Sanctions
Première sanction de l'ACPR en 2026 : MoneyGram sanctionné pour défaillances LCB-FT
WeLance Conseil
L’Autorité de contrôle prudentiel et de résolution (ACPR) a rendu publique sa première décision de sanction de l’année 2026, ciblant MoneyGram International SA. L’opérateur, spécialisé dans les transferts de fonds internationaux, a fait l’objet d’un blâme assorti d’une amende de 1,3 million d’euros, avec publication nominative de la sanction pendant cinq ans.
Un modèle d’activité structurellement exposé
Le dossier illustre les risques inhérents aux activités de transmission de fonds, notamment en raison de la manipulation d’espèces et de flux transfrontaliers. Huit griefs ont été retenus, répartis en quatre thématiques majeures, révélant des défaillances significatives dans la gestion des risques LCB-FT.
Défaillances sur le KYC et la qualification des risques
Trois griefs portent sur les lacunes en matière de connaissance client et de gestion des risques :
- Mauvaise distinction entre clients occasionnels et relations d’affaires : absence de segmentation adaptée aux profils à risque.

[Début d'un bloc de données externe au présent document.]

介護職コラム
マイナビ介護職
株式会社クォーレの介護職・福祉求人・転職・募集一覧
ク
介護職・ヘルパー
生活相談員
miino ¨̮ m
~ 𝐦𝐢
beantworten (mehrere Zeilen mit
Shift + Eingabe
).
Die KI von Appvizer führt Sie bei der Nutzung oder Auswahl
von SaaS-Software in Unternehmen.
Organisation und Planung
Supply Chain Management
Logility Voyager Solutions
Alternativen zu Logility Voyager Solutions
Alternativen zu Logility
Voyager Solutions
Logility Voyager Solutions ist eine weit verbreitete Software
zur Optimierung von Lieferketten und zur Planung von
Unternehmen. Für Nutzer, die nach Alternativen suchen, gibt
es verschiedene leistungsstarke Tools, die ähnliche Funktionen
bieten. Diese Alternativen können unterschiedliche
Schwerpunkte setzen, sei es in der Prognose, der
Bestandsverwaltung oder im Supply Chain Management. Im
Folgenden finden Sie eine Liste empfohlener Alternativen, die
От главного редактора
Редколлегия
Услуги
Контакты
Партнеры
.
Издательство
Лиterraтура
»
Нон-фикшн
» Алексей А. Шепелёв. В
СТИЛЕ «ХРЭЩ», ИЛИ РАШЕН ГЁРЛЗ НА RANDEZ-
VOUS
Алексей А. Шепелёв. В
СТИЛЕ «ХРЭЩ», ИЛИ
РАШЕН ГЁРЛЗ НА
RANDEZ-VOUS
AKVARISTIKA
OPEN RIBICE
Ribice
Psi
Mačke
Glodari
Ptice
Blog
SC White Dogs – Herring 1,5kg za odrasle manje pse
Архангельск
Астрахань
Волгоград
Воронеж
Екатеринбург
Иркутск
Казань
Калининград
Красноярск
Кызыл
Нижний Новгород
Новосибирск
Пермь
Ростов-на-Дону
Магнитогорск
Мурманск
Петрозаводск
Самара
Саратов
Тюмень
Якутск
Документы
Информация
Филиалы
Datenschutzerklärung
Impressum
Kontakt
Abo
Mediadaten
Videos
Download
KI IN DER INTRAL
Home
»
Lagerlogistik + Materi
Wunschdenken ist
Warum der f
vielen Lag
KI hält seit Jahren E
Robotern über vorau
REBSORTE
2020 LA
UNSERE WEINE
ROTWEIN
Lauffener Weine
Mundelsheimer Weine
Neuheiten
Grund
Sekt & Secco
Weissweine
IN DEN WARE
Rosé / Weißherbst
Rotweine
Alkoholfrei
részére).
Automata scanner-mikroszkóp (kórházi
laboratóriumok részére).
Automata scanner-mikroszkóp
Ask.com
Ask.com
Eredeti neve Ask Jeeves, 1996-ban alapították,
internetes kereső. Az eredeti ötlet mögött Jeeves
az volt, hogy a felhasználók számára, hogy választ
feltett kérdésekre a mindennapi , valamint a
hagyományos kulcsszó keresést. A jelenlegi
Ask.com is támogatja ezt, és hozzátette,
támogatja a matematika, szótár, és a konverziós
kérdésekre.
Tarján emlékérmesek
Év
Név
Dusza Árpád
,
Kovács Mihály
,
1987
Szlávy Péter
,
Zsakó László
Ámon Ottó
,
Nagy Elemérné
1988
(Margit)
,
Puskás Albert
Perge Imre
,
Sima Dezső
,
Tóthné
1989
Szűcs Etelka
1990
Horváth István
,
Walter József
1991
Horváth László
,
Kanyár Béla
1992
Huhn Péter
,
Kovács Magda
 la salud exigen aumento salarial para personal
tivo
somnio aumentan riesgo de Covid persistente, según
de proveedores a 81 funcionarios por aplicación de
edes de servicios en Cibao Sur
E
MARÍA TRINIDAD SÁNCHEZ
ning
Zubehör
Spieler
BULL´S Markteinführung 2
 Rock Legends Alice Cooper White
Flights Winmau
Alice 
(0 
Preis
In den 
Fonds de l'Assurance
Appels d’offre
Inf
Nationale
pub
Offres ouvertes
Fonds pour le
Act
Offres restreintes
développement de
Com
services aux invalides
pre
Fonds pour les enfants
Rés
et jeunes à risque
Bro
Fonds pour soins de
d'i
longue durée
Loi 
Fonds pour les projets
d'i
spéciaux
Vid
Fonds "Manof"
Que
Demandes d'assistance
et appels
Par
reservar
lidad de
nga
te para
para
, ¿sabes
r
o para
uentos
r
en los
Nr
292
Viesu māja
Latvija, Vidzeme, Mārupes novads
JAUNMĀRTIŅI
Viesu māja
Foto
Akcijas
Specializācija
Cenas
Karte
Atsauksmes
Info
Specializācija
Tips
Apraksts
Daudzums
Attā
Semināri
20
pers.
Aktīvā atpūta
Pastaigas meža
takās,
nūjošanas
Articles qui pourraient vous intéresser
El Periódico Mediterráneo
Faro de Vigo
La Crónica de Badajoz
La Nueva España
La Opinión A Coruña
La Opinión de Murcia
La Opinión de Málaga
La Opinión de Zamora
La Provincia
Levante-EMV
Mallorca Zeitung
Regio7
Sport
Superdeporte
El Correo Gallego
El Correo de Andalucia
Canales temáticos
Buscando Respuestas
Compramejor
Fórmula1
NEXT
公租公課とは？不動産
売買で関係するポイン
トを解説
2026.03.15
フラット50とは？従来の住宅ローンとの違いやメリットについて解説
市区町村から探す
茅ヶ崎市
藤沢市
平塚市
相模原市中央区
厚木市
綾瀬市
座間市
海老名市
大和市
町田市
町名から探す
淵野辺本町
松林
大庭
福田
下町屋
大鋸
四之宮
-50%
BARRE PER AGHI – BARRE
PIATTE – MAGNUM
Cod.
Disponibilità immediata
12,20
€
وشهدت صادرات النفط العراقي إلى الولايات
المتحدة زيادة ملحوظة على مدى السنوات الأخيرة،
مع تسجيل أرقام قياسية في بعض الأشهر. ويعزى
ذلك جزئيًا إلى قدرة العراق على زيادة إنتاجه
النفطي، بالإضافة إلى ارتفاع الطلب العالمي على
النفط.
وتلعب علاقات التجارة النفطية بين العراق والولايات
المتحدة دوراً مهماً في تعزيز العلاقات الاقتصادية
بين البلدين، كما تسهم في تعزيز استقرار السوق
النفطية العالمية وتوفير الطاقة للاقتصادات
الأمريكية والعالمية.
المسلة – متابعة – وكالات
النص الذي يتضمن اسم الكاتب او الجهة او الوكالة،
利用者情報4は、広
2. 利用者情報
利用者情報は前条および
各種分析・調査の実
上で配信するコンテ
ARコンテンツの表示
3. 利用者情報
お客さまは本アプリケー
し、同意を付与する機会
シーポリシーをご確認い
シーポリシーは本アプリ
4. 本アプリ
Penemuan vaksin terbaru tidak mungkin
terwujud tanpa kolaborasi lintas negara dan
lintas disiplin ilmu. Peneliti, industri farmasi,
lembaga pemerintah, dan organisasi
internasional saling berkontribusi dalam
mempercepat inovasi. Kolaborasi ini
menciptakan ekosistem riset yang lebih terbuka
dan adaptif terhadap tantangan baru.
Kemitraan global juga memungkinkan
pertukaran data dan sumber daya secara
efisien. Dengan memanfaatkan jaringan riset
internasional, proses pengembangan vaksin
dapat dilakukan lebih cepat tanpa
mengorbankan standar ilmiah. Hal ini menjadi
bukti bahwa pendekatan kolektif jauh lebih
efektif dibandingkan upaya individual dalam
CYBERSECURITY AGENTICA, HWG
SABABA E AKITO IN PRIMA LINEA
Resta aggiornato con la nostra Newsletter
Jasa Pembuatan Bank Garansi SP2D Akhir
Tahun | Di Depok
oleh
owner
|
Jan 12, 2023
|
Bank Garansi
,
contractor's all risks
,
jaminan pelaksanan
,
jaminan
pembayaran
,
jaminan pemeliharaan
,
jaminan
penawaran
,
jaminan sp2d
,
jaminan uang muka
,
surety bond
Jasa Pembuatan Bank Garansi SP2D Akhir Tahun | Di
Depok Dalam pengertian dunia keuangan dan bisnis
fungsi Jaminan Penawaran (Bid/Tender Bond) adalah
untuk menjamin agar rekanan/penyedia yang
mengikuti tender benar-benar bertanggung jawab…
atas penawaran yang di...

- Connaissance client insuffisante : absence de collecte et de vérification des données relatives aux revenus, au patrimoine ou à la profession des clients.
- Absence de vigilance renforcée sur certaines juridictions à risque : non-application de mesures adaptées aux zones géographiques identifiées comme sensibles.
Ces manquements ont conduit à une base client mal qualifiée, limitant la capacité à détecter les incohérences ou les comportements suspects.
Dispositif de surveillance des transactions et traitement des alertes inadapté
Deux griefs soulignent les faiblesses du système de monitoring et d’analyse des opérations :
- Scénarios de transaction monitoring mal calibrés : absence de paramétrage efficace pour identifier les transactions atypiques.
- Examens renforcés défaillants : absence de justificatifs ou d’analyses approfondies pour les alertes générées.
Ces défaillances ont limité la détection des anomalies et réduit l’efficacité des contrôles préventifs.
Défaillances en matière de déclarations de soupçon
Deux griefs concernent le dispositif de signalement des opérations suspectes :
- Déclarations de soupçon tardives : retards dans la transmission des informations aux autorités compétentes.
- Défauts de déclaration de soupçon : 29 cas sur 53 dossiers n’ont pas fait l’objet d’une déclaration, malgré l’obligation légale.
Ces manquements ont affaibli le rôle du dispositif déclaratif, pourtant essentiel à la lutte contre le blanchiment.
Contrôle interne insuffisant sur le réseau d’agents
Un grief unique met en lumière les lacunes dans la supervision du réseau d’agents de MoneyGram :
- Dispositif de contrôle du réseau d’agents insuffisant : absence de maîtrise des risques liés à l’activité externalisée.
Cette défaillance a révélé une incapacité à encadrer les risques sur un réseau étendu, malgré l’exposition structurelle de l’activité.
Une sanction mesurée, tenant compte des correctifs engagés
L’ACPR a pris en considération les actions correctrices mises en œuvre par MoneyGram, ainsi que le caractère partiellement établi de certains griefs. La sanction, bien que significative, reflète une approche proportionnée, tout en envoyant un signal fort aux acteurs du secteur sur l’importance de la conformité LCB-FT.